In the 1940s two Danish researchers, Erik Jacobsen and Jens Hald, tested a series of substances in an attempt to identify drugs that might rib the body of intestinal worms. After one of them worked in rabbits, Jacobsen tried it on himself, as he had a fun little habit of trying all of his invented drugs on himself.
“During the course of self-experimentation” as Larimer reports, both Jacobsen and Hald noted this substance — called disulfiram — led to a substantial increase in their sensitivity to the toxic effects of alcohol.
In late 1947 and 1948, Oluf Martensen-Larsen, an expert on the treatment of alcoholism, was able to convince his colleagues to allow him to try disulfiram in the treatment of alcohol abuse. In this classic paper, he reported on 83 patients that he had treated with disulfiram (also called Antabuse) for the treatment of their alcohol addiction.
At the time the mechanism was not known, but it was known that giving the drug prophylactically led people to become violently ill with hangover-like effects of alcohol. It is now almost certain that its effects are due to the inhibition of aldehyde dehydrogenase, which causes acetaldehyde to build up in the blood stream following alcohol consumption and cause all sorts of unpleasant toxicity.
In cultured cortical neurons, acetaldehyde causes a substantial loss of MAP2-positive neuronal processes, indicative of the fact that the toxicity of acetaldehyde does not spare the CNS:
One of the patients he described as having a successful reaction to the treatment was a middle-aged woman. After starting on disulfiram, she began to blush after taking only a mouthful of liquor. As Martensen-Larsen reports, “Her abstinence might be explained by her desire to avoid the humiliation associated with the blushing, but she insists that this is not the deciding factor, and that she has lost the taste for wine and spirits.”
Overall, he classifies 32/83 (39%) of patients as successes, 29/83 (35%) as partial successes as long as their blood and urine checks indicated that they will still on the drug, 13/83 (16%) as successes only as long as the physician can successfully encourage them to stay on the drug, and 9/83 (11%) as not responding to the drug, at least in because they refused to continue on it.
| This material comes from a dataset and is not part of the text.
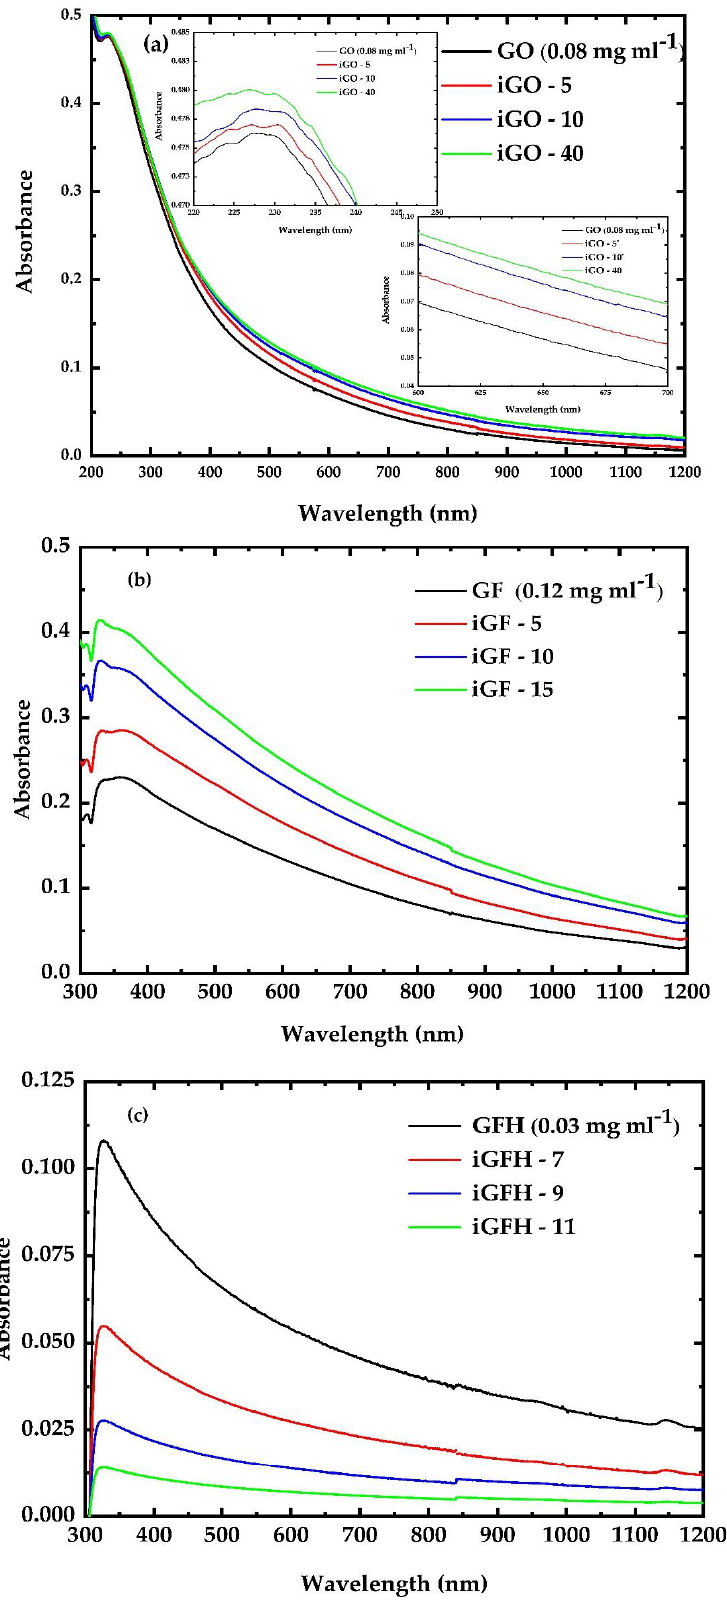
Figure 2. Evolution of the UV – Vis – NIR absorption spectra of non-irradiated and irradiated ( a ) GO, ( b ) GF and ( c ) GFH dispersions under UV irradiation. Then, the GFH dispersions were UV-irradiated for three 5 min irradiation cycles us- ing a fluence of 5 mJ cm −2 . As shown in Figure 2c, the GFH dispersion absorption spectrum is dominated by a strong absorption band located at ~330 nm, while it is structureless towards longer wavelengths. Interestingly, in contrast to the behavior observed for the corresponding characteristic GF absorption band, an increase in the UV exposure time of the GFH dispersion resulted in a significant decrease in the GFH absorption band, initially leading to its gradual attenuation and its total extinction for irradiation durations greater than 10 min, suggesting a drastic change in the conjugation. This observation suggests the lowering of the energy bandgap. More specifically, while the energy bandgap of non-ir- radiated GFH is estimated to be ~2.7 eV the bandgap of the iGFH-11 was estimated to be ~2.5 eV. Moreover, it has been shown that the degree of fluorination and the confor- mations of the F atoms on the graphenic sheet can greatly influence the bandgap of GFH [45]. Therefore, as the irradiation time increases the degree of fluorination decreases, lead- ing to the lowering of the bandgap value. Finally, pristine graphene (G) dispersions in DMF were irradiated for various irradi- ation cycles with a fluence of 25 mJ cm −2 . The corresponding UV – VIS – NIR absorption spectra are presented in Figure 3. Although graphene dispersions were irradiated for more than one hour totally, at laser fluences higher than those used for GO, GF and GFH no measurable modifications/changes were observed in their UV – VIS – NIR absorption spectra. This finding most probably indicates that no major conjugation changes in the graphenic sheet have taken place under UV irradiation.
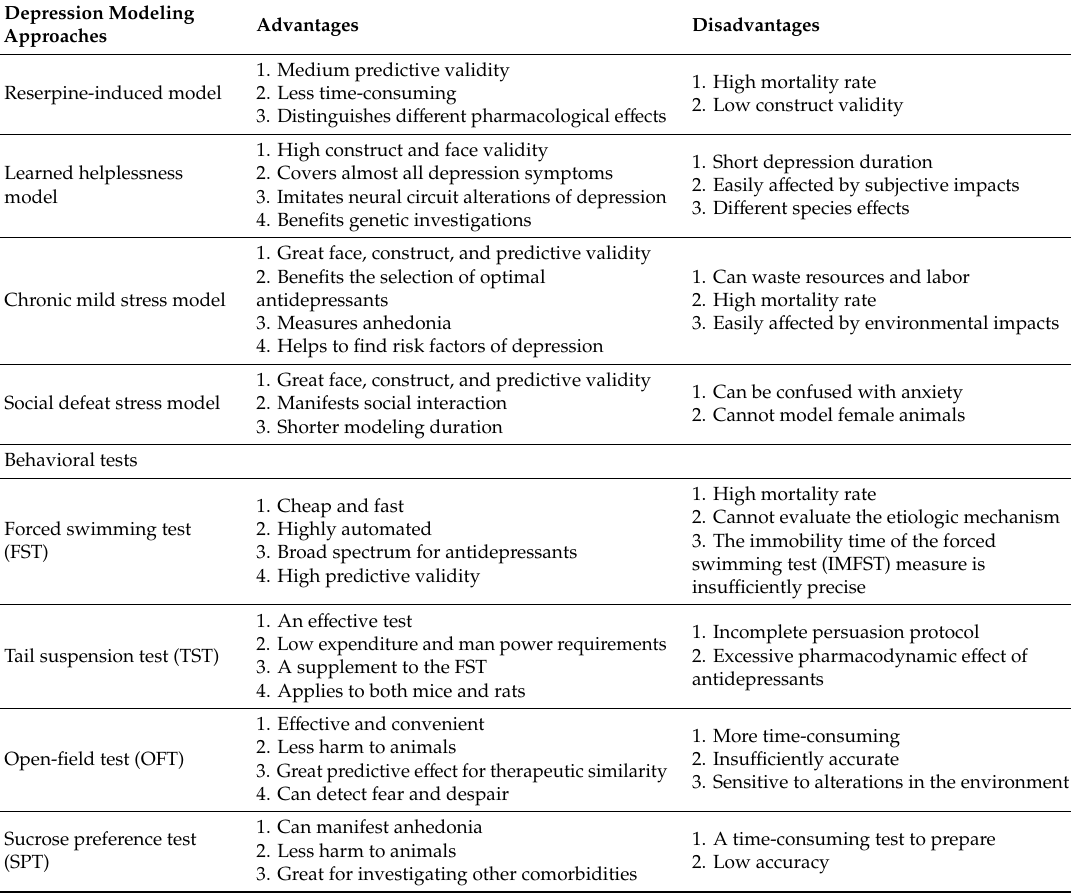
Table 1. Advantages and disadvantages of animal models of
Disulfiram is still used today as a part of a comprehensive treatment for alcohol addiction that includes psychosocial factors as well.
Larimer R 1952 JAMA Treatment Of Alcoholism with Antabuse. doi:10.1001/jama.1952.03680020013004
Arghya Pal, Raman Deep Pattanayak, Rajesh Sagar. (2015) “Tracing the journey of disulfiram: From an unintended discovery to a treatment option for alcoholism.” Journal of Mental Health and Human Behavior. DOI: 10.4103/0971-8990.164826
Martensen-Larsen O. Treatment of alcoholism with a sensitizing drug. Lancet 1948;2:1004. Back to cited text no.
Wan JY, Wang JY, Wang Y, Wang JY. A comparison between acute exposures to ethanol and acetaldehyde on neurotoxicity, nitric oxide production and NMDA-induced excitotoxicity in primary cultures of cortical neurons. Chin J Physiol. 2000;43(3):131-8.